* MATERIAL FOR THIS EXERCISE
+++
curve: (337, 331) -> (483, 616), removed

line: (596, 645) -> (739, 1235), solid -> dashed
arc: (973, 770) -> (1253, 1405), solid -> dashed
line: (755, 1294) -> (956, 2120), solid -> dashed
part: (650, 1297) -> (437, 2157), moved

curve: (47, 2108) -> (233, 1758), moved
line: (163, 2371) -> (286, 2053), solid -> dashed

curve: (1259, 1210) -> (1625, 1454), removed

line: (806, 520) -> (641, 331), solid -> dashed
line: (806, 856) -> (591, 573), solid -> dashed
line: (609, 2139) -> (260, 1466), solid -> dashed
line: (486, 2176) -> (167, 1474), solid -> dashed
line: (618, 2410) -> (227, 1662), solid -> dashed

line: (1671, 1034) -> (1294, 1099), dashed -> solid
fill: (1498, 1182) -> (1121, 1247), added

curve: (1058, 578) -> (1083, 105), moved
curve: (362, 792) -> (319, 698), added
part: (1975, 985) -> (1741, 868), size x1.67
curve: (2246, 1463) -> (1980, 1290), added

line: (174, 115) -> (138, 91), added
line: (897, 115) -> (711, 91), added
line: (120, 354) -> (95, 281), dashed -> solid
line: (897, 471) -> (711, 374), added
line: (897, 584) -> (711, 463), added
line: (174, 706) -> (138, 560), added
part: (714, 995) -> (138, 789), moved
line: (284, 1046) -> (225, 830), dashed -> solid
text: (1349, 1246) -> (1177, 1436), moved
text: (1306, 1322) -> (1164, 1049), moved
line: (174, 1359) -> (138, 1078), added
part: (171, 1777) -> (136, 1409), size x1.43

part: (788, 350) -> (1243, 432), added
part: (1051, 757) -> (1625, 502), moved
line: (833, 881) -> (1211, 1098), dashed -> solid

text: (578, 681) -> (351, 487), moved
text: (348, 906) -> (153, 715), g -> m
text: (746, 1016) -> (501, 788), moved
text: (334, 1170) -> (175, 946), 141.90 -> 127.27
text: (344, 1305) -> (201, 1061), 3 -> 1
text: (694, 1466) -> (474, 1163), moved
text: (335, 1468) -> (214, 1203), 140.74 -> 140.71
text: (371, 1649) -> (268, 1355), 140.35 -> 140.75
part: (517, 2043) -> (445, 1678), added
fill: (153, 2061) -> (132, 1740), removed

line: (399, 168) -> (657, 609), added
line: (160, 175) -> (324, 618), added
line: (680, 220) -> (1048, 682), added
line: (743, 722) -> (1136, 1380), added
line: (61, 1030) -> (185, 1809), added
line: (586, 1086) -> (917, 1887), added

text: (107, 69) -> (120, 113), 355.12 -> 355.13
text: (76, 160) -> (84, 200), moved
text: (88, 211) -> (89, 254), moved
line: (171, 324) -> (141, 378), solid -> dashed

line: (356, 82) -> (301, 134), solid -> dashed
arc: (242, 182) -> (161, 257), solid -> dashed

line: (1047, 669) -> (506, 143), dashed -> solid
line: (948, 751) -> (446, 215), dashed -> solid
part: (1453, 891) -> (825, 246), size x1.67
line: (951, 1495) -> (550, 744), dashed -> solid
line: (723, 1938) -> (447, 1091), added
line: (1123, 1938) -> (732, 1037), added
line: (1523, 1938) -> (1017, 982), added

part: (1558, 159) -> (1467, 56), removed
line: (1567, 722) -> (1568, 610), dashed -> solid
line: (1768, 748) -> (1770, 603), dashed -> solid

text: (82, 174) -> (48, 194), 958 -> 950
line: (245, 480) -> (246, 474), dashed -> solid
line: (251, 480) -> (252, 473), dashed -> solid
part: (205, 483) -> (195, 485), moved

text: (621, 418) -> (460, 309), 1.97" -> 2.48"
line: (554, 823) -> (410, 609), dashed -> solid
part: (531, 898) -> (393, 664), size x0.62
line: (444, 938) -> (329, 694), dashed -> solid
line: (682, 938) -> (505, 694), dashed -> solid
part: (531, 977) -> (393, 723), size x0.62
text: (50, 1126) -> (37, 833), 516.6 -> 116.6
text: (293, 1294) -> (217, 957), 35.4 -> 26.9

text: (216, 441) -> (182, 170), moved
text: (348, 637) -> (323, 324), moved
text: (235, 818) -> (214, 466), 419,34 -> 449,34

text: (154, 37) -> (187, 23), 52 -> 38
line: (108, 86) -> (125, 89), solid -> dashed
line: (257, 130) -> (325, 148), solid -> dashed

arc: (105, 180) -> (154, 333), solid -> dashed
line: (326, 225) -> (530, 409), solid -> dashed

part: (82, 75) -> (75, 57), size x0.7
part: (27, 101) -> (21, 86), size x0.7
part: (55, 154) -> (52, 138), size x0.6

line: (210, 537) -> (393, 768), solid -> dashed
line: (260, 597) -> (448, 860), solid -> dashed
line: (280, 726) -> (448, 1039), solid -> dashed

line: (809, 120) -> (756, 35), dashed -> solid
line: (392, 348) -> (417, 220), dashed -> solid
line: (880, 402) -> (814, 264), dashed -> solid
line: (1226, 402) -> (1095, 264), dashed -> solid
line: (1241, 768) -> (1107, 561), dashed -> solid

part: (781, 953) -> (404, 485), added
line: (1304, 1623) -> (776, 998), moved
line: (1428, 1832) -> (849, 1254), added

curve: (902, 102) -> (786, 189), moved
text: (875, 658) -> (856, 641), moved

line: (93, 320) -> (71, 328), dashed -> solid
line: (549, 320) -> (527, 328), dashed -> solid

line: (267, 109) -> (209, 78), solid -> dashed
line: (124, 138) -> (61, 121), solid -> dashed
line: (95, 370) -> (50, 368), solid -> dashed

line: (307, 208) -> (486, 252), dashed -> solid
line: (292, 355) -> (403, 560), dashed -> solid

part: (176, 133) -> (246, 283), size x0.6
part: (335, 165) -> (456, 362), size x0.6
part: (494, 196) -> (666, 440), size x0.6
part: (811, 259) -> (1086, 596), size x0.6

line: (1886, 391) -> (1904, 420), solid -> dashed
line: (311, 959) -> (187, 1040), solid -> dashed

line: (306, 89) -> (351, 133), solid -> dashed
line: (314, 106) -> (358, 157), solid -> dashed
+++
* EXERCISE DETAILS
How many of the lines in the material hold the word "fill"? Give that number alone.

* WRITTEN REPLY
2